Le premier consul désarma complétement, et fit rentrer les troupes dans les garnisons, qu'elles n'avaient pas revues depuis 1792. On licencia, on renvoya chez eux tous ceux de ces braves volontaires que le danger de la patrie avait fait courir aux armes. Enfin le nombre des congés fut tel, que beaucoup de corps se trouvèrent réduits à leurs cadres; encore ceux-ci n'étaient-ils pas complets. L'armée remise sur le pied de paix, le premier consul retira à M. Carnot le portefeuille de la guerre, qu'il confia au général Berthier.
CHAPITRE XXI.
Paix de Lunéville.--État de l'Europe.--Négociations avec l'Angleterre.
La paix de Lunéville avait contrarié au dernier point les projets de M. Pitt, qui était alors premier ministre d'Angleterre. Il avait déclaré hautement qu'il fallait faire la guerre à la France jusqu'à extinction, et il venait de voir échapper le seul allié qui lui restât. Il entrevit donc qu'à moins de renouer une coalition générale, il fallait se résoudre à voir aussi l'Angleterre conclure sa paix avec la république française.
L'empereur Paul régnait en Russie; il avait manifesté l'intention de se rapprocher de la France, et le premier consul avait été au-devant de ces heureuses dispositions qui furent bientôt suivies d'un traité de paix.

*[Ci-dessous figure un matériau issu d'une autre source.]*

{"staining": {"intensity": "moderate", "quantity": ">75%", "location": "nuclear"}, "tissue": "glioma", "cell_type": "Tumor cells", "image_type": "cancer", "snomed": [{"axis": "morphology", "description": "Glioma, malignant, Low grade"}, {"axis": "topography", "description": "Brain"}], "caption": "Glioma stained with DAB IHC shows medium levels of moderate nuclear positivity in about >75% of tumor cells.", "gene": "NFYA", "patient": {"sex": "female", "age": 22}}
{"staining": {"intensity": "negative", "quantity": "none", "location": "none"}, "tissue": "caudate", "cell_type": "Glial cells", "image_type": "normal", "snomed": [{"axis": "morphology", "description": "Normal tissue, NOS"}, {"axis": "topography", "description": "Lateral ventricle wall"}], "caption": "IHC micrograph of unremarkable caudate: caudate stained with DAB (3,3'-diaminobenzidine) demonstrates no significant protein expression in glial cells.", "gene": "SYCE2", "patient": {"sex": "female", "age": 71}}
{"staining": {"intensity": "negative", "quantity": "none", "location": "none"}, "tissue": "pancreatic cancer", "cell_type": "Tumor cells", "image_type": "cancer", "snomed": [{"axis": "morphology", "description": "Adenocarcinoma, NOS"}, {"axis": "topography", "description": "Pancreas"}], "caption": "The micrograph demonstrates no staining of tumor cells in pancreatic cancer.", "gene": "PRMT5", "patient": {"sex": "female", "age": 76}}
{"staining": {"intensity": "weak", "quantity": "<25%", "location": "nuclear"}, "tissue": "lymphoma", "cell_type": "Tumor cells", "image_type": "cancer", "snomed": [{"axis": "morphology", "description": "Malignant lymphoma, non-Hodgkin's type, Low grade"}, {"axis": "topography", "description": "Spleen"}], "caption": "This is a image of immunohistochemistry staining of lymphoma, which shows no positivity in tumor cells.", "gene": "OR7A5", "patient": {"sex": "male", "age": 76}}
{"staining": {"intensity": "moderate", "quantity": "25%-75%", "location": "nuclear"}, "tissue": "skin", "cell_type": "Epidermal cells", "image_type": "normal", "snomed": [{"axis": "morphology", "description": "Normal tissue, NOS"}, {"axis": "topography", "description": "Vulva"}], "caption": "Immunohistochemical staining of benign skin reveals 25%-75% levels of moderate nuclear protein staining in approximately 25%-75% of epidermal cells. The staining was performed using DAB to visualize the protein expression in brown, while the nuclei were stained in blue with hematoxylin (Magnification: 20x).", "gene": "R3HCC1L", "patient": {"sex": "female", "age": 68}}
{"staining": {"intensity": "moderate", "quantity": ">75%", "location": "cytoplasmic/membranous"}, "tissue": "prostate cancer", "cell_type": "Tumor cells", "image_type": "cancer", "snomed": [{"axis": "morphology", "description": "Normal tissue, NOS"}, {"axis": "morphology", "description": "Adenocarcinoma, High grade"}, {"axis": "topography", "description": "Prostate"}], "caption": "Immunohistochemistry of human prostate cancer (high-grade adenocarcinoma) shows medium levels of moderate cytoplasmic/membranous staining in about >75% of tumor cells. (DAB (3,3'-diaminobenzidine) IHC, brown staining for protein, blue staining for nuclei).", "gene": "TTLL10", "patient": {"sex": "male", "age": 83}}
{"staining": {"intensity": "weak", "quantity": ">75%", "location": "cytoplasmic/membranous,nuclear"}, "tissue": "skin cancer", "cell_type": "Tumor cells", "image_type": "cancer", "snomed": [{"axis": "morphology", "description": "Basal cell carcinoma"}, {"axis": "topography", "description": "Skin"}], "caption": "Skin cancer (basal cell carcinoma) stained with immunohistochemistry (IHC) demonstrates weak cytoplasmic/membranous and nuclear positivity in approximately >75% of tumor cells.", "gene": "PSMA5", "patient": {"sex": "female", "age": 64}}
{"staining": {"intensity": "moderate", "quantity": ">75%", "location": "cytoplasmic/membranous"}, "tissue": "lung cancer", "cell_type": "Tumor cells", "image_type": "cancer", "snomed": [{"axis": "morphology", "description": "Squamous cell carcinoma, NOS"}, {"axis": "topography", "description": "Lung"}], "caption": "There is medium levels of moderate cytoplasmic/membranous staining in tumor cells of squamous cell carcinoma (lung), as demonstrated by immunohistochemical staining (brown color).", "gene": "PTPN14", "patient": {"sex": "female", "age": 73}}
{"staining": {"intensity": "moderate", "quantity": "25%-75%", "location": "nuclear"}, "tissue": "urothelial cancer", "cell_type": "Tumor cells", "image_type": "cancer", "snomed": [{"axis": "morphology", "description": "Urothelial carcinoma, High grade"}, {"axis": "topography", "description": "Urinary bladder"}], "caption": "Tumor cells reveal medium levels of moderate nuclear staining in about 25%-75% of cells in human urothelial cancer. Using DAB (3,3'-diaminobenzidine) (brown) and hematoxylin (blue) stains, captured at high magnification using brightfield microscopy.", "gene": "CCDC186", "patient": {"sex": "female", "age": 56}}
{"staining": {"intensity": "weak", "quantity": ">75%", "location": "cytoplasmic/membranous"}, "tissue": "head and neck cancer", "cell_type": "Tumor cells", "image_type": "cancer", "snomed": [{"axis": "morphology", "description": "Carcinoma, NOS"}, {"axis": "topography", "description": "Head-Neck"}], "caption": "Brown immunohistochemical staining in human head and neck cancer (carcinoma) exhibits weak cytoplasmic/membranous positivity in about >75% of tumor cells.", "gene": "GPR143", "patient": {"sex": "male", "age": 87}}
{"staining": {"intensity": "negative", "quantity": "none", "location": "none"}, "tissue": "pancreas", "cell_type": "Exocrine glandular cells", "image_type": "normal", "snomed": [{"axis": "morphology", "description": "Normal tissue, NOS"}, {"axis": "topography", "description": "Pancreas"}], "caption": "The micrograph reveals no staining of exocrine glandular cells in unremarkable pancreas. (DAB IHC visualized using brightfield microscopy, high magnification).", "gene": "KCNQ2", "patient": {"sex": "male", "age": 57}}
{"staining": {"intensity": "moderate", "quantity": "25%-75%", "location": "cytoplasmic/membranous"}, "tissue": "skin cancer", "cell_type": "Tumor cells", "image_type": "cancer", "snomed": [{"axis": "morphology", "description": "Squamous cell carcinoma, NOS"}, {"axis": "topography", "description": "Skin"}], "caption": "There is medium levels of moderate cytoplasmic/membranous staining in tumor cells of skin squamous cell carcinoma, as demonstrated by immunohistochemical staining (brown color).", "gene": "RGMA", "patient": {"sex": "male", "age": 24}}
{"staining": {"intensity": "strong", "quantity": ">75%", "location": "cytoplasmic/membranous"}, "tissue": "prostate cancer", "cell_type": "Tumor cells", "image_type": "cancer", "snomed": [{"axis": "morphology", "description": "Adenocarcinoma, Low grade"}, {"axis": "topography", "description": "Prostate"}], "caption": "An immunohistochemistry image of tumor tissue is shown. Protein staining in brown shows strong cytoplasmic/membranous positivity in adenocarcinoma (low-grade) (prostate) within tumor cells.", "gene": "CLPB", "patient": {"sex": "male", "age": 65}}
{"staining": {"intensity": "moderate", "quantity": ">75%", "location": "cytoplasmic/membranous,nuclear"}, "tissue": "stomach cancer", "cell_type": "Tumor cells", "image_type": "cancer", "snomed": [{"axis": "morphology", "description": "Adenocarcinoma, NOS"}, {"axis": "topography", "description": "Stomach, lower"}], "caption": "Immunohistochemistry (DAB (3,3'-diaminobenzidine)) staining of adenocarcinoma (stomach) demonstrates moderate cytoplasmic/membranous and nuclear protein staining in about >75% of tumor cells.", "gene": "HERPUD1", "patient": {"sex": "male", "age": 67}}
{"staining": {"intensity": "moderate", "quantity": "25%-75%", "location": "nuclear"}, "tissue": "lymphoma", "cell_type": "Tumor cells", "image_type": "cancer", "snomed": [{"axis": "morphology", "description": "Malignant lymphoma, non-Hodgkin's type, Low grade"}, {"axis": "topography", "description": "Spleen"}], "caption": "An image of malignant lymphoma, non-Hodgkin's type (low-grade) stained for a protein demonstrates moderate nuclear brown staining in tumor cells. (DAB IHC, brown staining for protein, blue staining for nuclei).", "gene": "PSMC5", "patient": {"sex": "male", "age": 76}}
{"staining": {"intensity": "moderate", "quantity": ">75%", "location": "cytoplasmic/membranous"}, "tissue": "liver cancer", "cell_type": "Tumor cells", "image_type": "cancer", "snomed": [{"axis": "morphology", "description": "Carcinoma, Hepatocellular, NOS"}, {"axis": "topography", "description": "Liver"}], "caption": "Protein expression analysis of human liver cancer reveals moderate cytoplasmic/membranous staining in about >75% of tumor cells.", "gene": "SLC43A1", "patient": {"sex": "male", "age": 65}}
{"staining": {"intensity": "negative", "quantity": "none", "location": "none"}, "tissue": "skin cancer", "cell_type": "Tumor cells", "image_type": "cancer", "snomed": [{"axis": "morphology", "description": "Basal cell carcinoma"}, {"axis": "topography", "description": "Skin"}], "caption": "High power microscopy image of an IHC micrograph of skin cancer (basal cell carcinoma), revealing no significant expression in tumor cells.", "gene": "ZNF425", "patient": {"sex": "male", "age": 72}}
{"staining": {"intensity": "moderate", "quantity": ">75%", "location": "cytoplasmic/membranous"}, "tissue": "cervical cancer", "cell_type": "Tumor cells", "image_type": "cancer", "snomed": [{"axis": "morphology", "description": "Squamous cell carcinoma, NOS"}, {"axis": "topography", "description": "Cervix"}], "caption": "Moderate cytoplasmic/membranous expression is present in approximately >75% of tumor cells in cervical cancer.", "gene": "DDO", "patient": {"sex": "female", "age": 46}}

La Prusse était inébranlable dans le système de neutralité qu'elle observait depuis la paix de Bâle.
L'Autriche venait, à la suite d'une lutte malheureuse, de déposer les armes.
L'Espagne était encore engourdie dans ses vieilles habitudes, et tout à la dévotion de la France.
L'Italie entière était au premier consul.
La Hollande était liée à la France par sa politique et sa révolution.
Les autres petites puissances d'Allemagne n'avaient pas encore l'importance militaire qu'elles ont acquise dans la suite.
Dans cet état de choses, M. Pitt se trouvait seul pour soutenir la guerre; aussi quitta-t-il le ministère, lorsqu'il eut reconnu, pour l'Angleterre, la nécessité de faire la paix.